Faced with these anticipated conflicts, Wagenius said concerns about her favoring organic farming are overblown. Besides, she argued, strong supporters of organic farming live in rural areas, too.
“I mean, most of the organic farmers are outstate, they’re not metro,” she said. “There are no organic farmers in my district.”
Ag regulations off radar for now
Wagenius has already plotted out most of the committee’s agenda for the coming month, and none of it pertains to organic farming or labeling. Instead, she plans to take a serious look at the state’s perilous water levels and the low moisture levels of the state’s soil.
Beyond that, Wagenius will hold hearings on fine particulate matter air pollution in the metro area, which she says results in “humongous” costs to Minnesota’s health care system. If Wagenius’s approach to the issue includes any increased regulations on farms, she may find herself at odds with freshman committee member Rep. Roger Erickson, DFL-Baudette.
Erickson, whose physically massive House District 2A is dotted with family-owned corn, beet, soybean and wheat farms, said his constituents have asked him to oppose any increased regulations on the amount of dust produced by farms.
“That would be putting an undue, unnecessary burden on farmers,” Erickson said, “and there’s no way I’m going to support that.”

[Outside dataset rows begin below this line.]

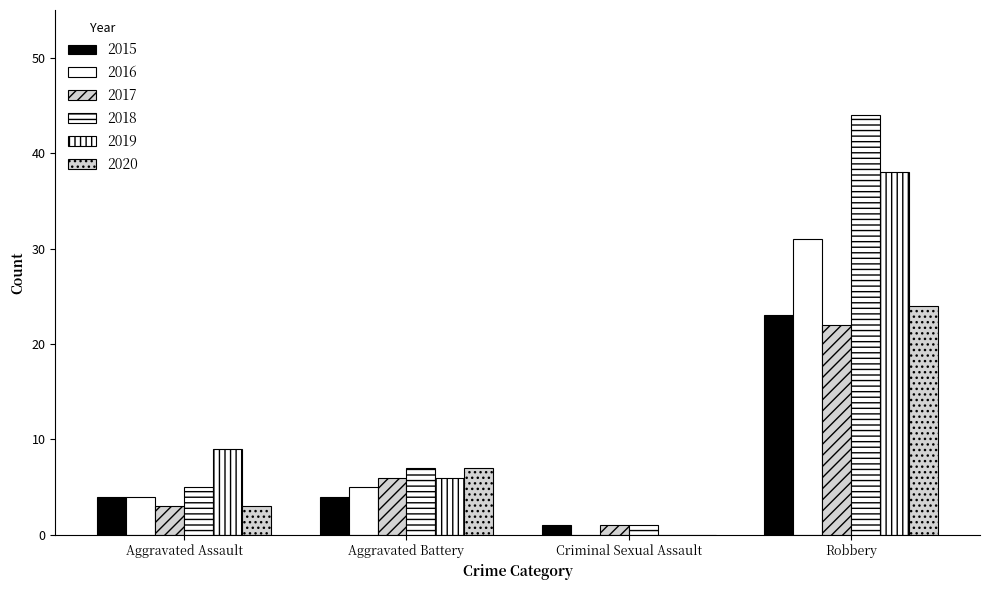

Reading right to left, list all the values displayed in this chart.

2015: Robbery=23	Criminal Sexual Assault=1	Aggravated Battery=4	Aggravated Assault=4
2016: Robbery=31	Criminal Sexual Assault=0	Aggravated Battery=5	Aggravated Assault=4
2017: Robbery=22	Criminal Sexual Assault=1	Aggravated Battery=6	Aggravated Assault=3
2018: Robbery=44	Criminal Sexual Assault=1	Aggravated Battery=7	Aggravated Assault=5
2019: Robbery=38	Criminal Sexual Assault=0	Aggravated Battery=6	Aggravated Assault=9
2020: Robbery=24	Criminal Sexual Assault=0	Aggravated Battery=7	Aggravated Assault=3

Fully intending to spend his first session voting in farmers’ interests, Erickson was surprised to find himself the subject of a letter, co-signed by Hamilton and Daudt, that appeared in the Bemidji Pioneer. The letter accused Erickson of using his first important vote in the House to put “rural Minnesota’s future in the hands of an environmentalist from Minneapolis.”

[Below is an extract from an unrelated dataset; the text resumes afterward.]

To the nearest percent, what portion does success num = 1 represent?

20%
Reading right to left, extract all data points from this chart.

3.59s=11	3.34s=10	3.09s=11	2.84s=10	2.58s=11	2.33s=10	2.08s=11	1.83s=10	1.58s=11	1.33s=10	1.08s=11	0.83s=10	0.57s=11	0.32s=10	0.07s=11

Erickson took umbrage to the attack — “to try to paint me with an anti-farm brush, that’s just not right,” he said — and wasn’t the only DFLer to decry Hamilton’s letter campaign. As the rules committee took up the issue of the committee structure, Rep. John Ward, DFL-Baxter, said a critical letter appearing in his area newspaper was “a slap in the face to me, personally.”
At that committee hearing, Hamilton offered several emotional appeals in an attempt to sway DFL lawmakers to change the proposed committee structure. At one point, Murphy thanked Hamilton for his contribution to the discussion, and recognized his “strong voice” on the agriculture issue.
“As we move forward through the session,” Murphy said, “I anticipate that I will hear a lot of your perspective.”